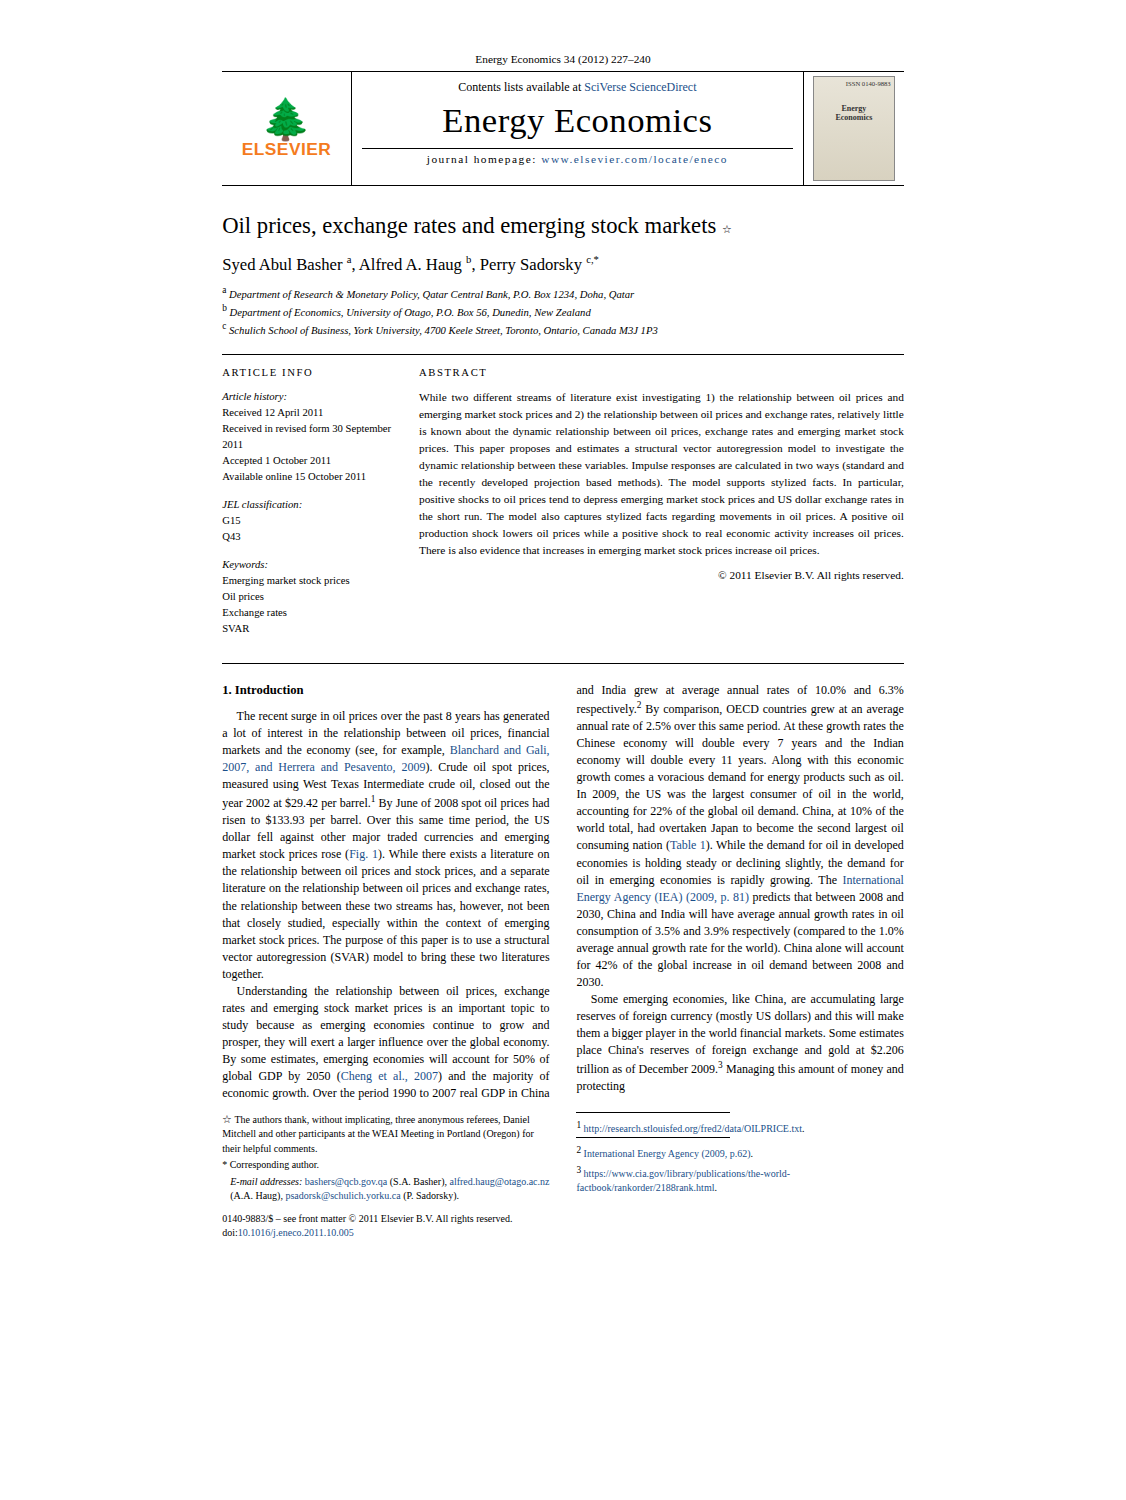Energy Economics 34 (2012) 227–240
🌲
ELSEVIER
Contents lists available at SciVerse ScienceDirect
Energy Economics
journal homepage: www.elsevier.com/locate/eneco
ISSN 0140-9883
Energy
Economics
Oil prices, exchange rates and emerging stock markets ☆
Syed Abul Basher a, Alfred A. Haug b, Perry Sadorsky c,*
a Department of Research & Monetary Policy, Qatar Central Bank, P.O. Box 1234, Doha, Qatar
b Department of Economics, University of Otago, P.O. Box 56, Dunedin, New Zealand
c Schulich School of Business, York University, 4700 Keele Street, Toronto, Ontario, Canada M3J 1P3
Article info
Article history:
Received 12 April 2011
Received in revised form 30 September 2011
Accepted 1 October 2011
Available online 15 October 2011
JEL classification:
G15
Q43
Keywords:
Emerging market stock prices
Oil prices
Exchange rates
SVAR
Abstract
While two different streams of literature exist investigating 1) the relationship between oil prices and emerging market stock prices and 2) the relationship between oil prices and exchange rates, relatively little is known about the dynamic relationship between oil prices, exchange rates and emerging market stock prices. This paper proposes and estimates a structural vector autoregression model to investigate the dynamic relationship between these variables. Impulse responses are calculated in two ways (standard and the recently developed projection based methods). The model supports stylized facts. In particular, positive shocks to oil prices tend to depress emerging market stock prices and US dollar exchange rates in the short run. The model also captures stylized facts regarding movements in oil prices. A positive oil production shock lowers oil prices while a positive shock to real economic activity increases oil prices. There is also evidence that increases in emerging market stock prices increase oil prices.
© 2011 Elsevier B.V. All rights reserved.
1. Introduction
The recent surge in oil prices over the past 8 years has generated a lot of interest in the relationship between oil prices, financial markets and the economy (see, for example, Blanchard and Gali, 2007, and Herrera and Pesavento, 2009). Crude oil spot prices, measured using West Texas Intermediate crude oil, closed out the year 2002 at $29.42 per barrel.1 By June of 2008 spot oil prices had risen to $133.93 per barrel. Over this same time period, the US dollar fell against other major traded currencies and emerging market stock prices rose (Fig. 1). While there exists a literature on the relationship between oil prices and stock prices, and a separate literature on the relationship between oil prices and exchange rates, the relationship between these two streams has, however, not been that closely studied, especially within the context of emerging market stock prices. The purpose of this paper is to use a structural vector autoregression (SVAR) model to bring these two literatures together.
Understanding the relationship between oil prices, exchange rates and emerging stock market prices is an important topic to study because as emerging economies continue to grow and prosper, they will exert a larger influence over the global economy. By some estimates, emerging economies will account for 50% of global GDP by 2050 (Cheng et al., 2007) and the majority of economic growth. Over the period 1990 to 2007 real GDP in China and India grew at average annual rates of 10.0% and 6.3% respectively.2 By comparison, OECD countries grew at an average annual rate of 2.5% over this same period. At these growth rates the Chinese economy will double every 7 years and the Indian economy will double every 11 years. Along with this economic growth comes a voracious demand for energy products such as oil. In 2009, the US was the largest consumer of oil in the world, accounting for 22% of the global oil demand. China, at 10% of the world total, had overtaken Japan to become the second largest oil consuming nation (Table 1). While the demand for oil in developed economies is holding steady or declining slightly, the demand for oil in emerging economies is rapidly growing. The International Energy Agency (IEA) (2009, p. 81) predicts that between 2008 and 2030, China and India will have average annual growth rates in oil consumption of 3.5% and 3.9% respectively (compared to the 1.0% average annual growth rate for the world). China alone will account for 42% of the global increase in oil demand between 2008 and 2030.
Some emerging economies, like China, are accumulating large reserves of foreign currency (mostly US dollars) and this will make them a bigger player in the world financial markets. Some estimates place China's reserves of foreign exchange and gold at $2.206 trillion as of December 2009.3 Managing this amount of money and protecting
☆ The authors thank, without implicating, three anonymous referees, Daniel Mitchell and other participants at the WEAI Meeting in Portland (Oregon) for their helpful comments.
* Corresponding author.
E-mail addresses: bashers@qcb.gov.qa (S.A. Basher), alfred.haug@otago.ac.nz (A.A. Haug), psadorsk@schulich.yorku.ca (P. Sadorsky).
1 http://research.stlouisfed.org/fred2/data/OILPRICE.txt.
2 International Energy Agency (2009, p.62).
3 https://www.cia.gov/library/publications/the-world-factbook/rankorder/2188rank.html.
0140-9883/$ – see front matter © 2011 Elsevier B.V. All rights reserved.
doi:10.1016/j.eneco.2011.10.005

__Your objective__. The answer must be the entries above, printed exactly, with no pictures.

__Output for this exercise__.
Energy Economics 34 (2012) 227–240
🌲
ELSEVIER
Contents lists available at SciVerse ScienceDirect
Energy Economics
journal homepage: www.elsevier.com/locate/eneco
ISSN 0140-9883
Energy
Economics
Oil prices, exchange rates and emerging stock markets ☆
Syed Abul Basher a, Alfred A. Haug b, Perry Sadorsky c,*
a Department of Research & Monetary Policy, Qatar Central Bank, P.O. Box 1234, Doha, Qatar
b Department of Economics, University of Otago, P.O. Box 56, Dunedin, New Zealand
c Schulich School of Business, York University, 4700 Keele Street, Toronto, Ontario, Canada M3J 1P3
Article info
Article history:
Received 12 April 2011
Received in revised form 30 September 2011
Accepted 1 October 2011
Available online 15 October 2011
JEL classification:
G15
Q43
Keywords:
Emerging market stock prices
Oil prices
Exchange rates
SVAR
Abstract
While two different streams of literature exist investigating 1) the relationship between oil prices and emerging market stock prices and 2) the relationship between oil prices and exchange rates, relatively little is known about the dynamic relationship between oil prices, exchange rates and emerging market stock prices. This paper proposes and estimates a structural vector autoregression model to investigate the dynamic relationship between these variables. Impulse responses are calculated in two ways (standard and the recently developed projection based methods). The model supports stylized facts. In particular, positive shocks to oil prices tend to depress emerging market stock prices and US dollar exchange rates in the short run. The model also captures stylized facts regarding movements in oil prices. A positive oil production shock lowers oil prices while a positive shock to real economic activity increases oil prices. There is also evidence that increases in emerging market stock prices increase oil prices.
© 2011 Elsevier B.V. All rights reserved.
1. Introduction
The recent surge in oil prices over the past 8 years has generated a lot of interest in the relationship between oil prices, financial markets and the economy (see, for example, Blanchard and Gali, 2007, and Herrera and Pesavento, 2009). Crude oil spot prices, measured using West Texas Intermediate crude oil, closed out the year 2002 at $29.42 per barrel.1 By June of 2008 spot oil prices had risen to $133.93 per barrel. Over this same time period, the US dollar fell against other major traded currencies and emerging market stock prices rose (Fig. 1). While there exists a literature on the relationship between oil prices and stock prices, and a separate literature on the relationship between oil prices and exchange rates, the relationship between these two streams has, however, not been that closely studied, especially within the context of emerging market stock prices. The purpose of this paper is to use a structural vector autoregression (SVAR) model to bring these two literatures together.
Understanding the relationship between oil prices, exchange rates and emerging stock market prices is an important topic to study because as emerging economies continue to grow and prosper, they will exert a larger influence over the global economy. By some estimates, emerging economies will account for 50% of global GDP by 2050 (Cheng et al., 2007) and the majority of economic growth. Over the period 1990 to 2007 real GDP in China and India grew at average annual rates of 10.0% and 6.3% respectively.2 By comparison, OECD countries grew at an average annual rate of 2.5% over this same period. At these growth rates the Chinese economy will double every 7 years and the Indian economy will double every 11 years. Along with this economic growth comes a voracious demand for energy products such as oil. In 2009, the US was the largest consumer of oil in the world, accounting for 22% of the global oil demand. China, at 10% of the world total, had overtaken Japan to become the second largest oil consuming nation (Table 1). While the demand for oil in developed economies is holding steady or declining slightly, the demand for oil in emerging economies is rapidly growing. The International Energy Agency (IEA) (2009, p. 81) predicts that between 2008 and 2030, China and India will have average annual growth rates in oil consumption of 3.5% and 3.9% respectively (compared to the 1.0% average annual growth rate for the world). China alone will account for 42% of the global increase in oil demand between 2008 and 2030.
Some emerging economies, like China, are accumulating large reserves of foreign currency (mostly US dollars) and this will make them a bigger player in the world financial markets. Some estimates place China's reserves of foreign exchange and gold at $2.206 trillion as of December 2009.3 Managing this amount of money and protecting
☆ The authors thank, without implicating, three anonymous referees, Daniel Mitchell and other participants at the WEAI Meeting in Portland (Oregon) for their helpful comments.
* Corresponding author.
E-mail addresses: bashers@qcb.gov.qa (S.A. Basher), alfred.haug@otago.ac.nz (A.A. Haug), psadorsk@schulich.yorku.ca (P. Sadorsky).
1 http://research.stlouisfed.org/fred2/data/OILPRICE.txt.
2 International Energy Agency (2009, p.62).
3 https://www.cia.gov/library/publications/the-world-factbook/rankorder/2188rank.html.
0140-9883/$ – see front matter © 2011 Elsevier B.V. All rights reserved.
doi:10.1016/j.eneco.2011.10.005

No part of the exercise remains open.